SOURCE MATERIAL ▸
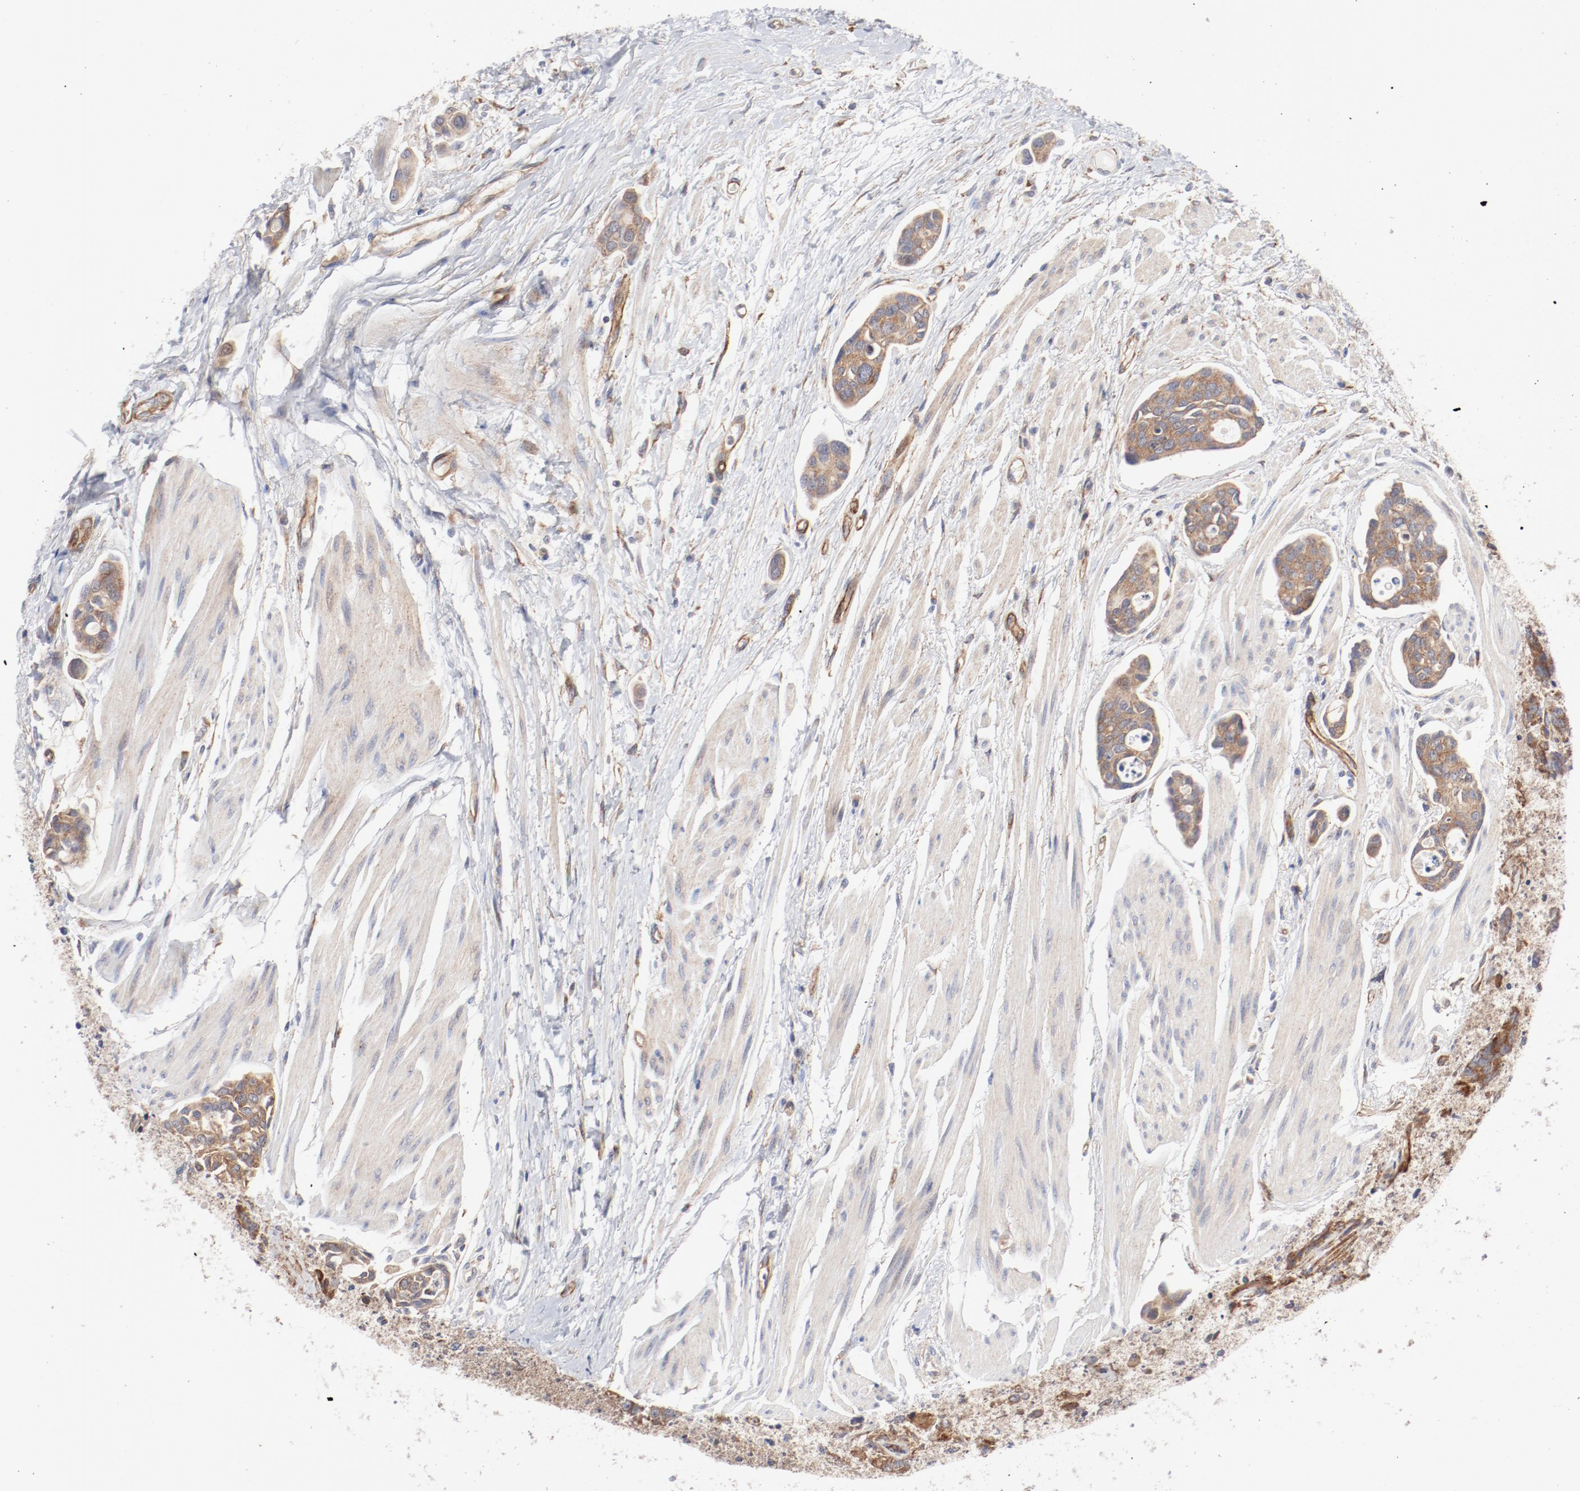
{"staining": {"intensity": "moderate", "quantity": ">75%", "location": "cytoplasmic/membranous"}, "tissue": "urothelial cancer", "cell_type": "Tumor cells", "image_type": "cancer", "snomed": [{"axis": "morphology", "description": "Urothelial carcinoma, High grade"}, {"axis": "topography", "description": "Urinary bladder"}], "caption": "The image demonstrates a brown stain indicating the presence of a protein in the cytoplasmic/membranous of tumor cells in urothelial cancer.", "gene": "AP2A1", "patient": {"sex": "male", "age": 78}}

==

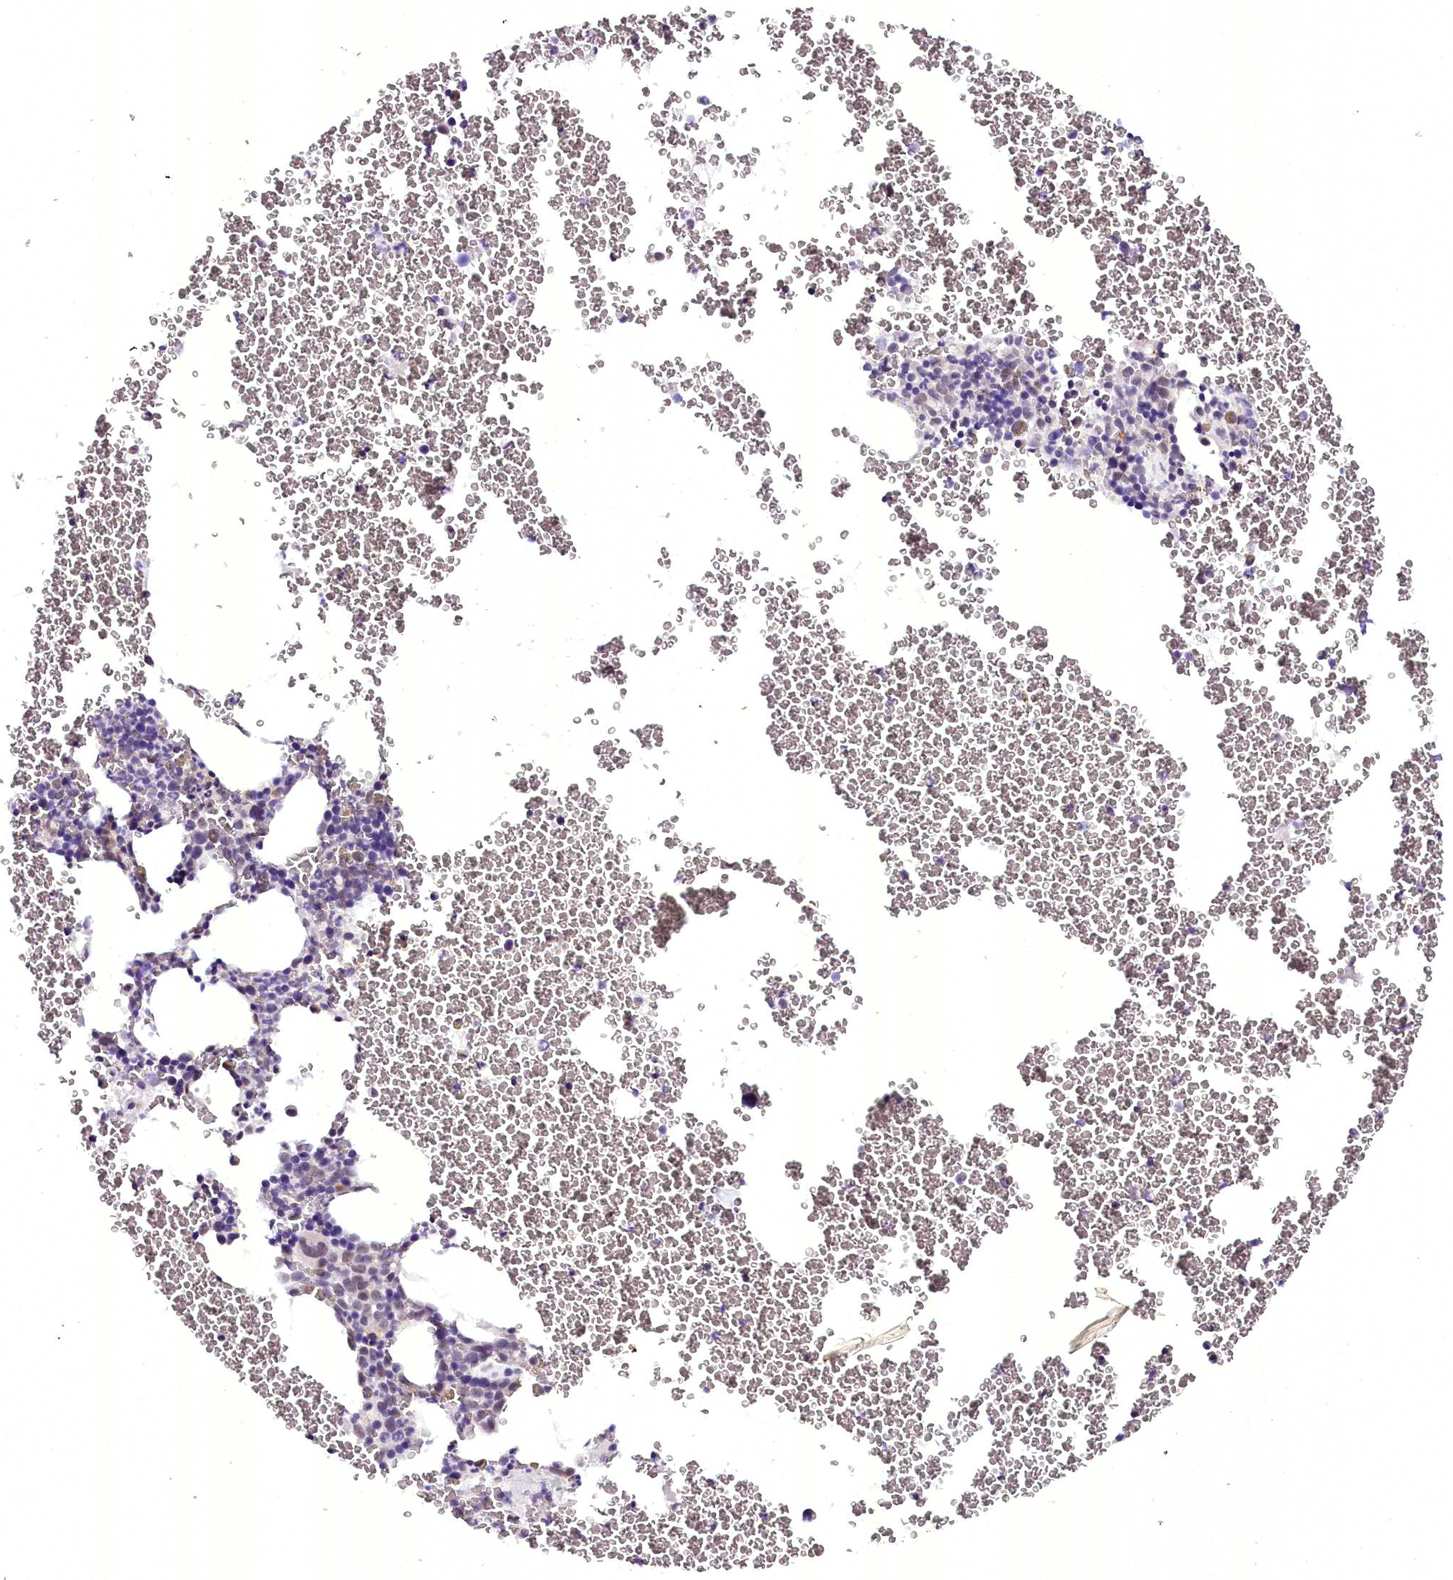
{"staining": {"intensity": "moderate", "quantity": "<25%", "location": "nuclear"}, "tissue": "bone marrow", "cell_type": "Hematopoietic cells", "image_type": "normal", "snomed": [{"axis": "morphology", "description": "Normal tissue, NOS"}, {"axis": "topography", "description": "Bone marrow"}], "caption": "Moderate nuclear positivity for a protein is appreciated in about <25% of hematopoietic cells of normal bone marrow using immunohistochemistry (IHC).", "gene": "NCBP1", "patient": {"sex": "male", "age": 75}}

...

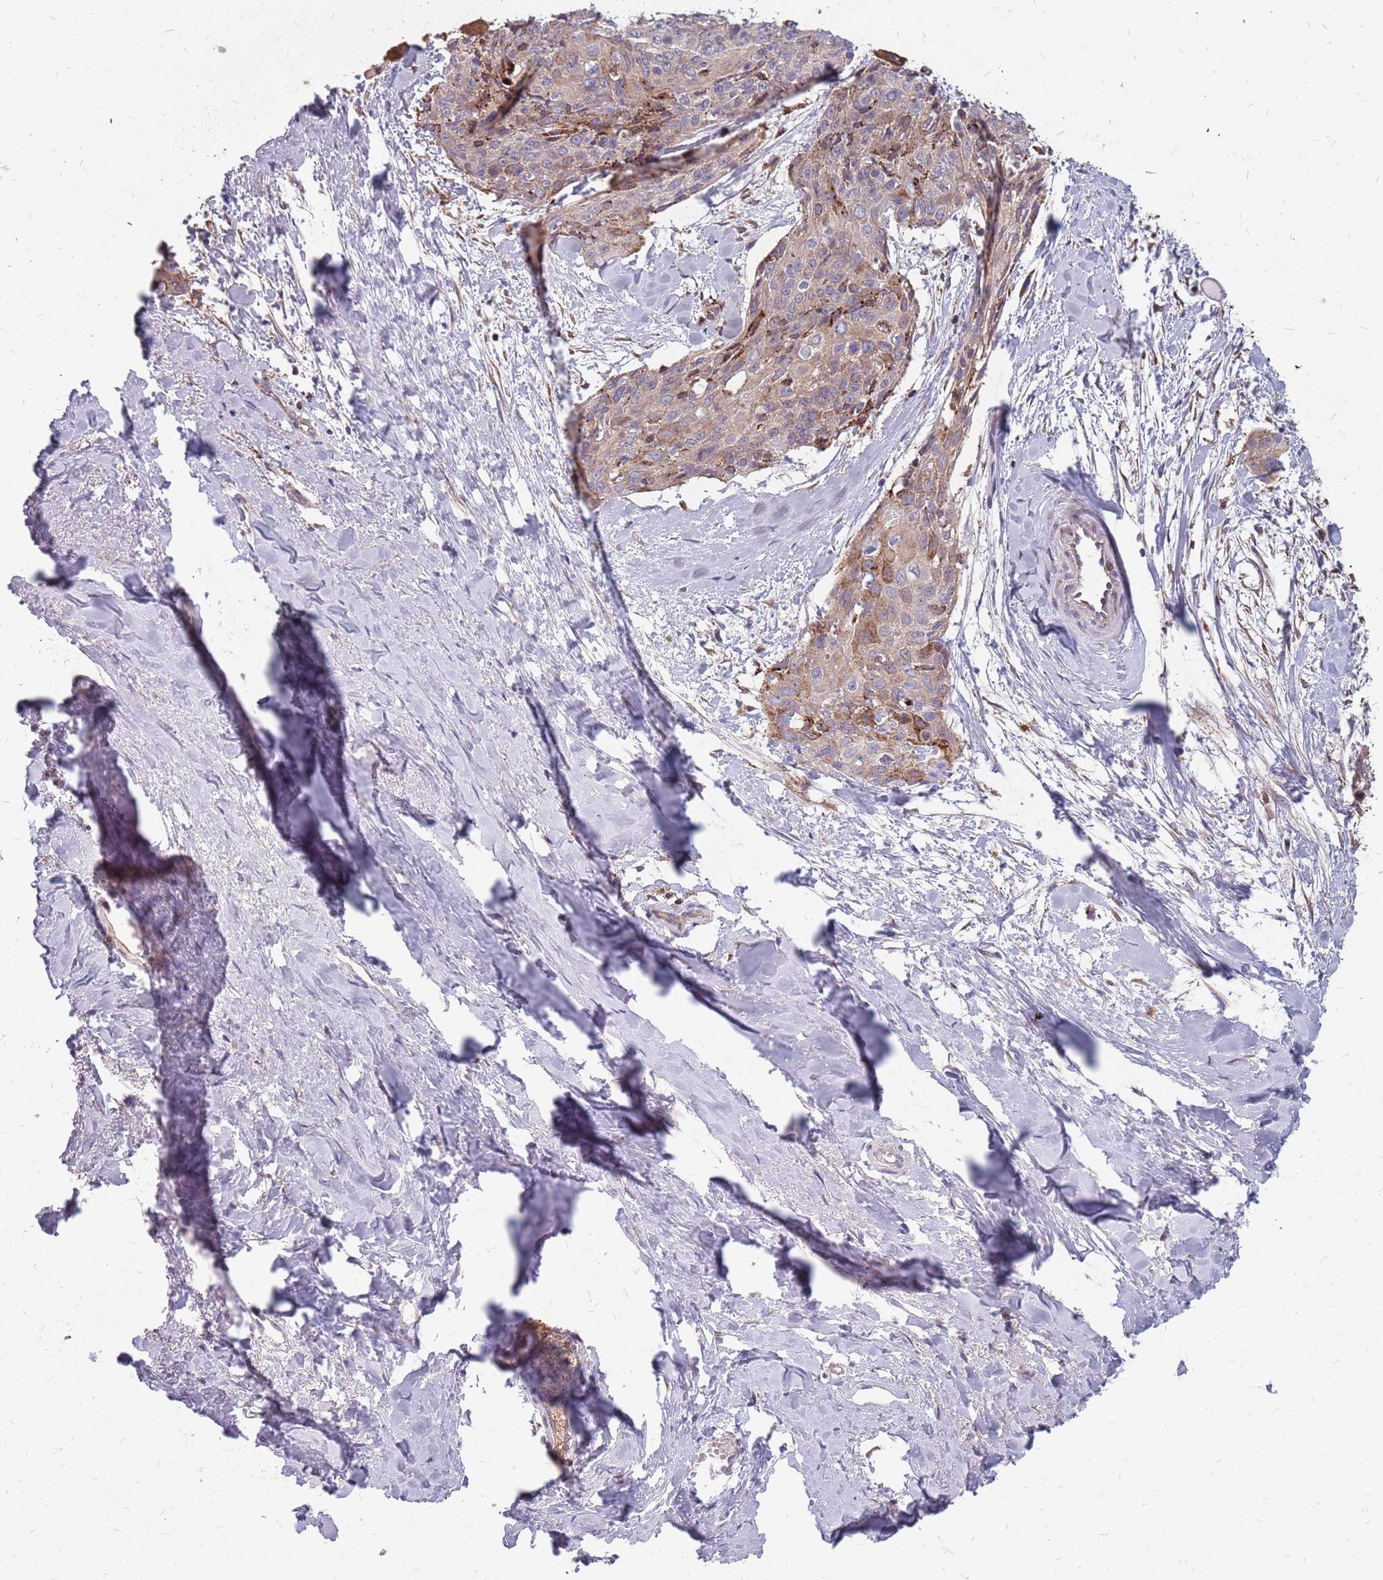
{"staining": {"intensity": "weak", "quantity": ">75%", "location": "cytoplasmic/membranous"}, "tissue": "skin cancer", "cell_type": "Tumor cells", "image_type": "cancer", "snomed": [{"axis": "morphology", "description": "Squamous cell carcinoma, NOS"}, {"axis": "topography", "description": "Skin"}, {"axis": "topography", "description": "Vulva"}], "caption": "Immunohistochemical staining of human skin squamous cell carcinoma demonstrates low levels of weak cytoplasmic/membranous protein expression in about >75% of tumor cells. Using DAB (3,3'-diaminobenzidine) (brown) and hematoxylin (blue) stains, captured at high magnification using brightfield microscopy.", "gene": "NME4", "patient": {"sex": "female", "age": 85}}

BRIEF ▸
Lines from the entries that contain the string "Tumor" are what must be copied.

RESULT FOR THIS TASK ▸
{"staining": {"intensity": "moderate", "quantity": ">75%", "location": "cytoplasmic/membranous"}, "tissue": "urothelial cancer", "cell_type": "Tumor cells", "image_type": "cancer", "snomed": [{"axis": "morphology", "description": "Urothelial carcinoma, High grade"}, {"axis": "topography", "description": "Urinary bladder"}], "caption": "The image demonstrates a brown stain indicating the presence of a protein in the cytoplasmic/membranous of tumor cells in urothelial cancer.", "gene": "AP2A1", "patient": {"sex": "male", "age": 78}}
{"staining": {"intensity": "weak", "quantity": ">75%", "location": "cytoplasmic/membranous"}, "tissue": "skin cancer", "cell_type": "Tumor cells", "image_type": "cancer", "snomed": [{"axis": "morphology", "description": "Squamous cell carcinoma, NOS"}, {"axis": "topography", "description": "Skin"}, {"axis": "topography", "description": "Vulva"}], "caption": "Immunohistochemical staining of human skin squamous cell carcinoma demonstrates low levels of weak cytoplasmic/membranous protein expression in about >75% of tumor cells. Using DAB (3,3'-diaminobenzidine) (brown) and hematoxylin (blue) stains, captured at high magnification using brightfield microscopy.", "gene": "NME4", "patient": {"sex": "female", "age": 85}}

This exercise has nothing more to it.